U.S. Meat Export Federation says there are many questions still to be answered regarding Prop 12


With California on an aggressive timeline to implement the Farm Animal Confinement Initiative — more commonly known as Prop 12 — requirements by July 1, 2023 the United States pork industry is still reeling with questions regarding the details of verification, logistics, and supply.

Last week, we heard from the Canadian Pork Council on concerns about trade access, and whether this was an unintentional non-tariff trade barrier. Currently, Canada is the leading supplier of pork to the U.S., followed by Europe, and Mexico. With Prop 12’s new requirements regarding sow housing, the question arises: Will these imported products need to comply as well?
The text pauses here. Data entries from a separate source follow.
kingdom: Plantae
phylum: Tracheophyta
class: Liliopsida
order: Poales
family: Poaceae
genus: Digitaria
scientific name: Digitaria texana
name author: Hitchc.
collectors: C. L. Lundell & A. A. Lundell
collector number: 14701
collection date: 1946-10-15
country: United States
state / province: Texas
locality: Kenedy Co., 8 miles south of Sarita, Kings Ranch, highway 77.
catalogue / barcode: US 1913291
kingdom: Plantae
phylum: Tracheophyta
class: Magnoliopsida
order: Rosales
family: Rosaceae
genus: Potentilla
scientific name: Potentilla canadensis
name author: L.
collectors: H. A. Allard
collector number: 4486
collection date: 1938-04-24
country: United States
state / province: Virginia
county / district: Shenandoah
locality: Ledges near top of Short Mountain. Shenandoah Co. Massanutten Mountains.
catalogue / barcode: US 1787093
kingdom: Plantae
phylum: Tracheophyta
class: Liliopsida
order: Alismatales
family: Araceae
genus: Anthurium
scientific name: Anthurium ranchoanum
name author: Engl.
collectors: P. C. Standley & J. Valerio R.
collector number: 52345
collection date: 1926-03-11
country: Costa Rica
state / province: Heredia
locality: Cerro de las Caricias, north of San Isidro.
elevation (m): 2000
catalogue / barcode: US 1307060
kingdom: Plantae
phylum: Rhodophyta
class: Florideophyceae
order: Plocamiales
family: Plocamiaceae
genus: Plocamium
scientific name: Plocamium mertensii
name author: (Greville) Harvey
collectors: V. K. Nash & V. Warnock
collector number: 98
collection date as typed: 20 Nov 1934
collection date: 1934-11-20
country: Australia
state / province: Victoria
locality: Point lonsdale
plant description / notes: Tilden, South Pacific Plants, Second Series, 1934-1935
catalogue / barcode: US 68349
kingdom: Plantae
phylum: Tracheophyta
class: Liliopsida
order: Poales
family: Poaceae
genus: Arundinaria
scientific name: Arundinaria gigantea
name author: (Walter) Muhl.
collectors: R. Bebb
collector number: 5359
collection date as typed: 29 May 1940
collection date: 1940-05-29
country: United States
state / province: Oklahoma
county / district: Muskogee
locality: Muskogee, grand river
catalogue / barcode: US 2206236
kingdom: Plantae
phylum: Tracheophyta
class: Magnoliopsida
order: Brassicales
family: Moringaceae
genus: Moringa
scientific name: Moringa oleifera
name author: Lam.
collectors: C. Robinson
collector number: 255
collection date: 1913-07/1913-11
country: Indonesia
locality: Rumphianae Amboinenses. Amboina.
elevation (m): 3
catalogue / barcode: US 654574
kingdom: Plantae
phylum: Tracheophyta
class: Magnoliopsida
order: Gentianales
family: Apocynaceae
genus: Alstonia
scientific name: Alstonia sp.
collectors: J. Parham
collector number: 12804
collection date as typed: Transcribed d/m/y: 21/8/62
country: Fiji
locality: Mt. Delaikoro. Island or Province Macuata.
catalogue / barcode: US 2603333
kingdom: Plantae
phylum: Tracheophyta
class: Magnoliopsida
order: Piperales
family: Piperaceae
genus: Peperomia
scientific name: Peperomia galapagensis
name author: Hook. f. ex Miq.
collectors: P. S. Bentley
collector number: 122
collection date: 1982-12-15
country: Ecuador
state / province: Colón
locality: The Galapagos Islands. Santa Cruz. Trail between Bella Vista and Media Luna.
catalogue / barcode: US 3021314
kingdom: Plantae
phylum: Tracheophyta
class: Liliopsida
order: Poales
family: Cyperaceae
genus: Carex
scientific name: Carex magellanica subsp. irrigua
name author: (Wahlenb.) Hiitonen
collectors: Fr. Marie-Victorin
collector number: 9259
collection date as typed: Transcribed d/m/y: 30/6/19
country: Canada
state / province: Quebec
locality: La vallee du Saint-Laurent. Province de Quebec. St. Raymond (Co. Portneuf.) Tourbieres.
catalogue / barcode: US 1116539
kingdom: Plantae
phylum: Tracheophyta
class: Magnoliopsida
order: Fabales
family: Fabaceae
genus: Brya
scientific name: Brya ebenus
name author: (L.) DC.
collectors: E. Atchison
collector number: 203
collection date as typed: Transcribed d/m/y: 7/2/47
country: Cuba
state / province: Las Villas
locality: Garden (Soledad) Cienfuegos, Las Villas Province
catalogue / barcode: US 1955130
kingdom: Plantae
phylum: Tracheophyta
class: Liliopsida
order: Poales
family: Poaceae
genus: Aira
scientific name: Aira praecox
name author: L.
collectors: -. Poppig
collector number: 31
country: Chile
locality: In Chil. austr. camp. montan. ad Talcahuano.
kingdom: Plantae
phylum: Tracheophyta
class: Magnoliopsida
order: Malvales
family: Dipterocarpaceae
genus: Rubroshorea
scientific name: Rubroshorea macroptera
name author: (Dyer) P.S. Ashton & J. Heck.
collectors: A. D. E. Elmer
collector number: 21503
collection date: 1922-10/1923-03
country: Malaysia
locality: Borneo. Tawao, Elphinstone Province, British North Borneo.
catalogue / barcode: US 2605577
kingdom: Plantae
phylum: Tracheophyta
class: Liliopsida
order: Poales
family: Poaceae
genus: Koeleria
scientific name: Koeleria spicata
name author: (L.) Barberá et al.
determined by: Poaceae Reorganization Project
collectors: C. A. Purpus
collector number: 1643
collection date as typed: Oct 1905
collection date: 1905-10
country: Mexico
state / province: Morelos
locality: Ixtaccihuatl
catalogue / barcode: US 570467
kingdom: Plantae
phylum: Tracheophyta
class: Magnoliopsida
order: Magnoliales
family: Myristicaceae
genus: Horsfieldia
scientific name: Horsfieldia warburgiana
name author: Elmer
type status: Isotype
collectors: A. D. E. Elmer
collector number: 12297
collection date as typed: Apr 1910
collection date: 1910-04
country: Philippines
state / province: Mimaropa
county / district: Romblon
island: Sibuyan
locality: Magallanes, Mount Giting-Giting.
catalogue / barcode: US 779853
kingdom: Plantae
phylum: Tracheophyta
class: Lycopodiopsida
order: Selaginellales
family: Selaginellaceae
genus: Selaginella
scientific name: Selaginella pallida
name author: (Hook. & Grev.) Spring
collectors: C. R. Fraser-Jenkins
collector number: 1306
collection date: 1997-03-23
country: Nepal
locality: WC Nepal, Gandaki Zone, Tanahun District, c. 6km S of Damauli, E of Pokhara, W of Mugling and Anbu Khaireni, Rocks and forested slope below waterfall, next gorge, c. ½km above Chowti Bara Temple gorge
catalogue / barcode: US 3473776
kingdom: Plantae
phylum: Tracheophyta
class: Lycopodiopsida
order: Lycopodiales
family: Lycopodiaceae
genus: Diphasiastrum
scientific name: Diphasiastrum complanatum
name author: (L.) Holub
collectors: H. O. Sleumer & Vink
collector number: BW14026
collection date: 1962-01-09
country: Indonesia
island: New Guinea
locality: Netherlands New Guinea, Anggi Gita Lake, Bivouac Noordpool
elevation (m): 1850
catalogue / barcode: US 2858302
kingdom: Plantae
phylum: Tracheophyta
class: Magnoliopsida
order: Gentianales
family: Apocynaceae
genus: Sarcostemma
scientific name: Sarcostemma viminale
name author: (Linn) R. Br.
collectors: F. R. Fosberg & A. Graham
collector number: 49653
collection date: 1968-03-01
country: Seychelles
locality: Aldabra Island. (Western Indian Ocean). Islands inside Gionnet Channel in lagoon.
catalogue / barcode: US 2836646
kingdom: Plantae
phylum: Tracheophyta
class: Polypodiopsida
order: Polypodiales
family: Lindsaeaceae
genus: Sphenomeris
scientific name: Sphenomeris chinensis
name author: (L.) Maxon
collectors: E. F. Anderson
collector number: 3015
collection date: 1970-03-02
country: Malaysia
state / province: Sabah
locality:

To follow up on those questions, Chip Flory, host of AgriTalk, was joined by Erin Borror, economist with the U.S. Meat Export Federation (USMEF).

Borror emphasized that Canada and other exporters would have to meet the production requirements of Prop 12. While some Canadian producers may already be Prop 12 compliant, without proper audits and verification, there’s a lot of uncertainty as to where they would stand in this equation.

This may make it necessary that the California Department of Food and Agriculture audits foreign farms — which would be an unprecedented and complex undertaking, to say the least. Furthermore, these new standards aren’t a United States Department of Agriculture (USDA) requirement — making import regulations even more hazy.

“It’s strange to be auditing in California, but auditing foreign farms, and how it actually operates… it’s sometimes we’ve never had before,” explains Borror.

The question also remains on labeling of product, auditing standards, verification of paperwork, and impacts of meat currently in cold storage. As Borror explained in the interview linked above, we’re in uncharted territory with Prop 12.

“It not only alters the landscape of domestic animal agriculture, but also upends the norms of international trade in meat products, forcing us to confront a slew of new, complex questions,” she notes.